===== Records provided =====

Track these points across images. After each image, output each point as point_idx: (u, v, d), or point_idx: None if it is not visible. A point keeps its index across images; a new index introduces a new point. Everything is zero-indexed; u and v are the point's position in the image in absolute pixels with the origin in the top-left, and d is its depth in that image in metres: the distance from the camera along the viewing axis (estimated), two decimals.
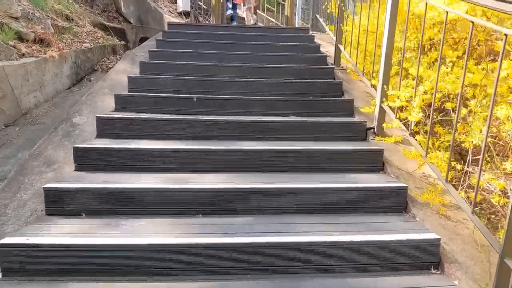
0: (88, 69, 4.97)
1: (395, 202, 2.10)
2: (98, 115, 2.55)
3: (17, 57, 3.82)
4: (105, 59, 5.40)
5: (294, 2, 8.20)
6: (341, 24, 3.80)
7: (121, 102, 2.87)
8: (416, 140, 2.18)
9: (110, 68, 5.27)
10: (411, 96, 2.31)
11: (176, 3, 8.02)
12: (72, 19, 5.57)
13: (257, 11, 8.99)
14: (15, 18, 4.32)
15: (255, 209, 2.03)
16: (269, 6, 8.97)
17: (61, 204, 1.94)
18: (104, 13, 8.47)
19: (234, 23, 7.58)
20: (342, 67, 3.92)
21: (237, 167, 2.33)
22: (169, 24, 4.75)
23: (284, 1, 8.71)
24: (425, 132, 2.24)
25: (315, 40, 4.63)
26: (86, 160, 2.23)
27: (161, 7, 7.72)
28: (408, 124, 2.30)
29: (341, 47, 3.76)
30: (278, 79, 3.42)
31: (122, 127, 2.55)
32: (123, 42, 6.33)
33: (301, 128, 2.69)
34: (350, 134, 2.71)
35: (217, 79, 3.31)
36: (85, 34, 5.39)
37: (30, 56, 3.91)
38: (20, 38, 4.13)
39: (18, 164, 2.91)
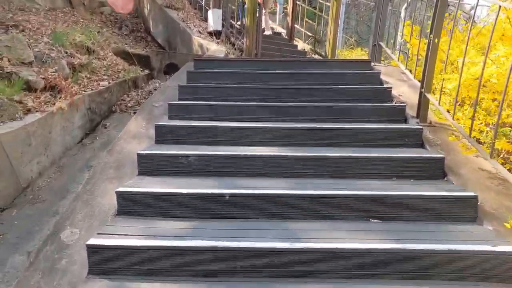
0: (105, 112, 4.20)
1: None
2: (88, 243, 1.66)
3: (21, 115, 3.06)
4: (124, 96, 4.61)
5: (339, 12, 7.08)
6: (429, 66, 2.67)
7: (127, 202, 1.97)
8: None
9: (129, 108, 4.48)
10: None
11: (206, 22, 7.16)
12: (93, 51, 4.85)
13: (295, 26, 7.96)
14: (28, 63, 3.63)
15: None
16: (307, 20, 7.90)
17: None
18: (133, 34, 7.85)
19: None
20: (430, 122, 2.79)
21: None
22: (196, 60, 3.84)
23: (321, 12, 7.60)
24: None
25: (381, 77, 3.52)
26: None
27: (190, 27, 6.90)
28: None
29: (433, 100, 2.63)
30: (342, 153, 2.30)
31: (121, 260, 1.65)
32: (146, 71, 5.55)
33: (397, 262, 1.63)
34: (494, 275, 1.60)
35: (259, 155, 2.29)
36: (105, 68, 4.63)
37: (37, 111, 3.16)
38: (30, 87, 3.43)
39: None
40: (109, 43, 6.20)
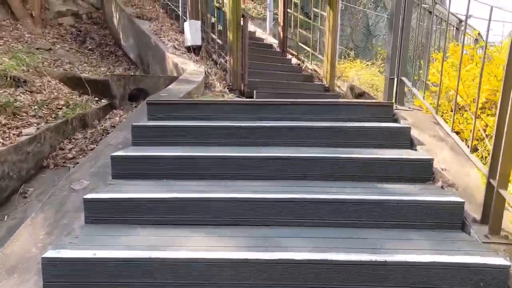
0: (29, 171, 3.00)
1: None
2: None
3: None
4: (65, 142, 3.43)
5: (336, 22, 6.02)
6: None
7: None
8: None
9: (69, 160, 3.29)
10: None
11: (184, 34, 5.97)
12: (25, 82, 3.64)
13: (286, 36, 6.81)
14: None
15: None
16: (300, 30, 6.75)
17: None
18: (99, 48, 6.62)
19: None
20: (507, 235, 1.68)
21: None
22: (150, 105, 2.63)
23: (315, 22, 6.50)
24: None
25: (412, 134, 2.40)
26: None
27: (163, 42, 5.69)
28: None
29: None
30: None
31: None
32: (104, 102, 4.35)
33: None
34: None
35: None
36: (37, 106, 3.43)
37: None
38: None
39: None
40: (61, 64, 4.98)
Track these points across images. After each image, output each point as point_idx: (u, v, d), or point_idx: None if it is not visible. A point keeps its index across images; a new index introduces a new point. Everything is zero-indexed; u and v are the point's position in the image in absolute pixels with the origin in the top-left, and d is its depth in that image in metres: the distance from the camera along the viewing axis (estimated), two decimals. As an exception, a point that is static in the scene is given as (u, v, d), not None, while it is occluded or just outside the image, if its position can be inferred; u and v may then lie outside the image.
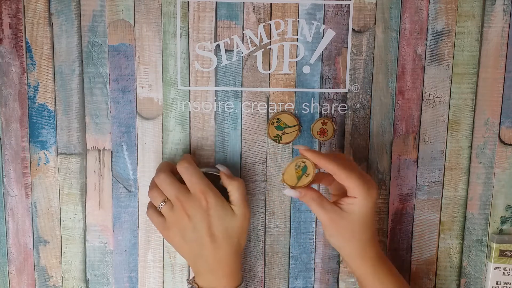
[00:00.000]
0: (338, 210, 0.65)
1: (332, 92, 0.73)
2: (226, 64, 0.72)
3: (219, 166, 0.70)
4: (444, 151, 0.74)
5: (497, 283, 0.76)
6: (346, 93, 0.73)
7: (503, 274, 0.75)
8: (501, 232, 0.76)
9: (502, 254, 0.75)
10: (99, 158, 0.73)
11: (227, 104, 0.73)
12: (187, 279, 0.72)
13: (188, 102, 0.73)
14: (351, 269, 0.69)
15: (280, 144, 0.74)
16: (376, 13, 0.71)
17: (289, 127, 0.73)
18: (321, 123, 0.73)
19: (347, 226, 0.66)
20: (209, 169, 0.73)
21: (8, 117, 0.72)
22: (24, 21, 0.70)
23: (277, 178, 0.74)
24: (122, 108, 0.72)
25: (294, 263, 0.76)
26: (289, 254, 0.76)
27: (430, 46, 0.72)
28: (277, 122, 0.73)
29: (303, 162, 0.66)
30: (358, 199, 0.64)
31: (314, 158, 0.65)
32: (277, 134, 0.73)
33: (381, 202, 0.75)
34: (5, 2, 0.70)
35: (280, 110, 0.73)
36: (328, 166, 0.64)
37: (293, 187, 0.66)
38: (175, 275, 0.76)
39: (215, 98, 0.73)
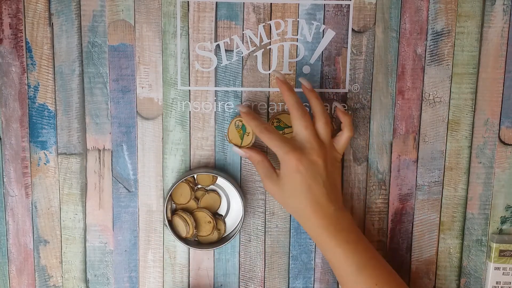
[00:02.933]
0: (274, 175, 0.68)
1: (332, 92, 0.73)
2: (226, 64, 0.72)
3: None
4: (444, 151, 0.74)
5: (497, 283, 0.76)
6: (346, 93, 0.73)
7: (503, 274, 0.75)
8: (501, 232, 0.76)
9: (502, 254, 0.75)
10: (99, 158, 0.73)
11: (227, 104, 0.73)
12: None
13: (188, 102, 0.73)
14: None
15: (280, 144, 0.74)
16: (376, 13, 0.72)
17: (289, 127, 0.73)
18: (321, 123, 0.73)
19: (281, 192, 0.68)
20: (208, 170, 0.73)
21: (8, 117, 0.72)
22: (24, 21, 0.70)
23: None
24: (122, 108, 0.73)
25: (294, 263, 0.76)
26: (289, 254, 0.76)
27: (430, 46, 0.72)
28: (277, 122, 0.73)
29: (240, 121, 0.71)
30: (281, 165, 0.67)
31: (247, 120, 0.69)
32: (277, 134, 0.73)
33: (381, 202, 0.75)
34: (5, 2, 0.70)
35: (280, 110, 0.73)
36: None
37: (240, 147, 0.71)
38: (175, 275, 0.76)
39: (215, 98, 0.73)
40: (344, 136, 0.69)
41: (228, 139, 0.72)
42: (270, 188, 0.69)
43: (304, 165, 0.65)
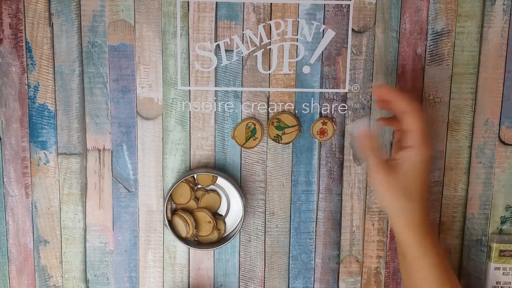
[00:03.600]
0: (391, 165, 0.64)
1: (332, 92, 0.73)
2: (226, 64, 0.72)
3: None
4: (444, 151, 0.74)
5: (497, 283, 0.76)
6: (346, 93, 0.73)
7: (503, 274, 0.75)
8: (501, 232, 0.76)
9: (502, 254, 0.75)
10: (99, 158, 0.73)
11: (227, 104, 0.73)
12: None
13: (188, 102, 0.73)
14: (394, 233, 0.66)
15: (280, 144, 0.74)
16: (376, 13, 0.72)
17: (289, 127, 0.73)
18: (321, 123, 0.73)
19: (396, 182, 0.64)
20: (208, 170, 0.73)
21: (8, 117, 0.72)
22: (24, 21, 0.70)
23: (278, 178, 0.74)
24: (122, 108, 0.73)
25: (294, 263, 0.76)
26: (289, 254, 0.76)
27: (430, 46, 0.72)
28: (277, 122, 0.73)
29: (254, 124, 0.71)
30: (414, 148, 0.63)
31: (390, 95, 0.65)
32: (277, 134, 0.73)
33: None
34: (5, 2, 0.70)
35: (280, 110, 0.73)
36: (401, 106, 0.64)
37: (241, 147, 0.73)
38: (175, 275, 0.76)
39: (215, 98, 0.73)
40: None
41: (232, 134, 0.72)
42: (381, 175, 0.64)
43: (432, 157, 0.65)
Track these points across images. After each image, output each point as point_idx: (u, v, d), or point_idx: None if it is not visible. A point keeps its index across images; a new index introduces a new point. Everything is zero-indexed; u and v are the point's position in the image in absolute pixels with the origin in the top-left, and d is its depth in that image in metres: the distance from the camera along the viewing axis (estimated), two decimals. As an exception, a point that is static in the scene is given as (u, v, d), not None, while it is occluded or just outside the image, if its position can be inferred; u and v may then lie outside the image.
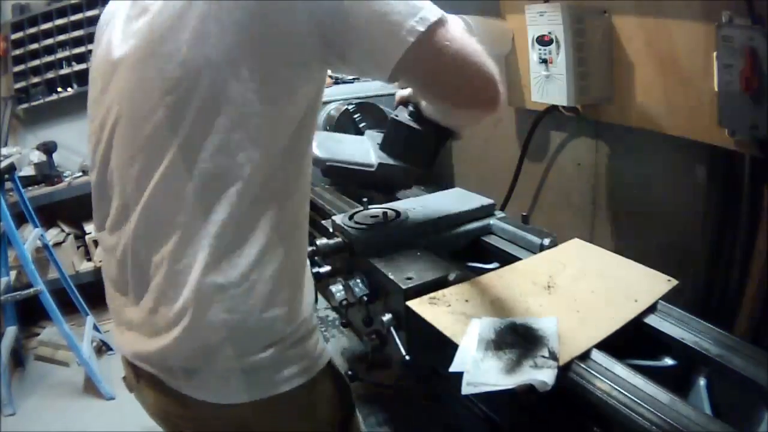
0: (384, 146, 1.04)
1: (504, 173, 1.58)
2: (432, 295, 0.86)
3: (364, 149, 1.04)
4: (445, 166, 1.95)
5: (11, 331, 2.54)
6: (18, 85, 3.01)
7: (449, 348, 0.74)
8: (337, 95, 1.71)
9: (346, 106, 1.61)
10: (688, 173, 1.13)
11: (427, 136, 0.98)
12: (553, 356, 0.68)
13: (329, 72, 2.05)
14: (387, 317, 0.94)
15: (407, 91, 1.00)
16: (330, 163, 1.00)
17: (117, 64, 0.70)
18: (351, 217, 1.09)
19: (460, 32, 0.69)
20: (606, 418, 0.65)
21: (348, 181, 0.98)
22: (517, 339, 0.71)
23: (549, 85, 1.22)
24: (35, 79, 3.00)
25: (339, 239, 1.05)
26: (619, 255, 0.98)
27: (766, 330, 0.97)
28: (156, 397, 0.78)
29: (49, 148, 2.91)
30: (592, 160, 1.36)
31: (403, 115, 1.00)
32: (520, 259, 1.04)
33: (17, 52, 2.97)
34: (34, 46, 2.96)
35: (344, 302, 1.07)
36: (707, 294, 1.10)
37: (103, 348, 2.84)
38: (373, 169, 1.02)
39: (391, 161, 1.02)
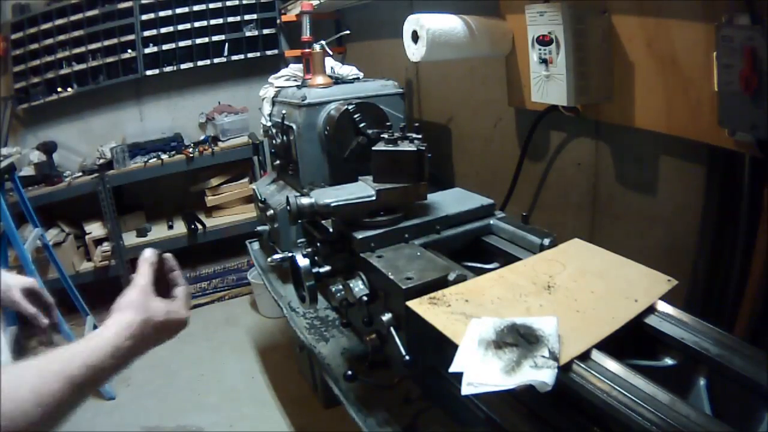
0: (376, 177, 1.15)
1: (504, 173, 1.58)
2: (432, 295, 0.86)
3: (361, 187, 1.16)
4: (445, 166, 1.95)
5: (11, 331, 2.54)
6: (18, 85, 3.01)
7: (449, 348, 0.74)
8: (337, 95, 1.70)
9: (346, 106, 1.61)
10: (688, 173, 1.13)
11: (406, 154, 1.12)
12: (553, 356, 0.68)
13: (328, 72, 2.05)
14: (387, 317, 0.94)
15: None
16: (335, 204, 1.08)
17: None
18: None
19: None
20: (606, 418, 0.65)
21: (356, 215, 1.06)
22: (517, 339, 0.71)
23: (549, 85, 1.22)
24: (35, 79, 3.00)
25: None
26: (619, 255, 0.98)
27: (766, 330, 0.97)
28: None
29: (49, 148, 2.92)
30: (592, 160, 1.36)
31: (380, 145, 1.14)
32: (520, 259, 1.04)
33: (17, 52, 2.97)
34: (34, 46, 2.96)
35: (344, 302, 1.07)
36: (707, 294, 1.10)
37: (103, 348, 2.84)
38: (374, 198, 1.10)
39: (387, 186, 1.12)
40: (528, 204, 1.57)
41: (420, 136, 1.18)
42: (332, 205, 1.09)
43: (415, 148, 1.13)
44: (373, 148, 1.15)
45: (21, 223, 2.57)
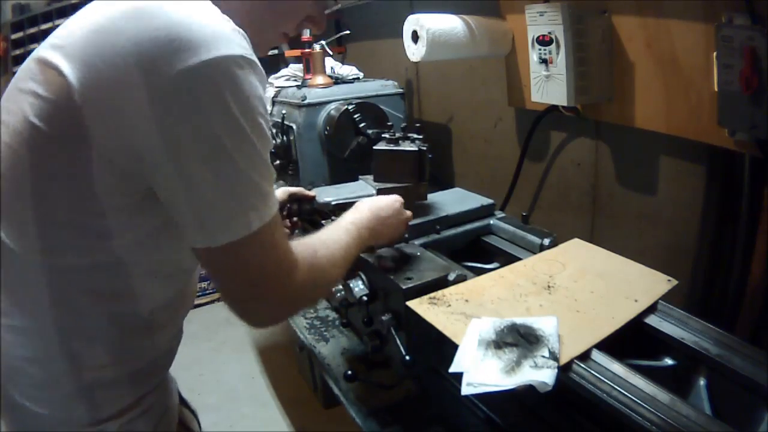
0: (377, 176, 1.15)
1: (504, 173, 1.58)
2: (432, 295, 0.86)
3: (362, 186, 1.18)
4: (445, 166, 1.95)
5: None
6: (18, 85, 3.02)
7: (449, 348, 0.74)
8: (337, 95, 1.70)
9: (346, 106, 1.61)
10: (688, 173, 1.13)
11: (407, 154, 1.12)
12: (553, 356, 0.68)
13: (328, 72, 2.04)
14: (387, 317, 0.94)
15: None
16: (336, 202, 1.11)
17: None
18: None
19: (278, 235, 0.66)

=====

Task instructions: May I have only the lines from the start of the data through the line containing "6: (341, 24, 3.80)", both included, reproduced exactly and without the pictures?

Worked solution:
Track these points across images. After each image, output each point as point_idx: (u, v, d), or point_idx: None if it is not visible. A point keeps its index across images; a new index introduces a new point. Everything is zero-indexed; u and v are the point's position in the image in absolute pixels with the origin in the top-left, and d is its depth in that image in metres: the distance from the camera along the viewing axis (estimated), two decimals.
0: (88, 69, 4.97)
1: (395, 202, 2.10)
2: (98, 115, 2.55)
3: (17, 57, 3.82)
4: (105, 59, 5.40)
5: (294, 2, 8.20)
6: (341, 24, 3.80)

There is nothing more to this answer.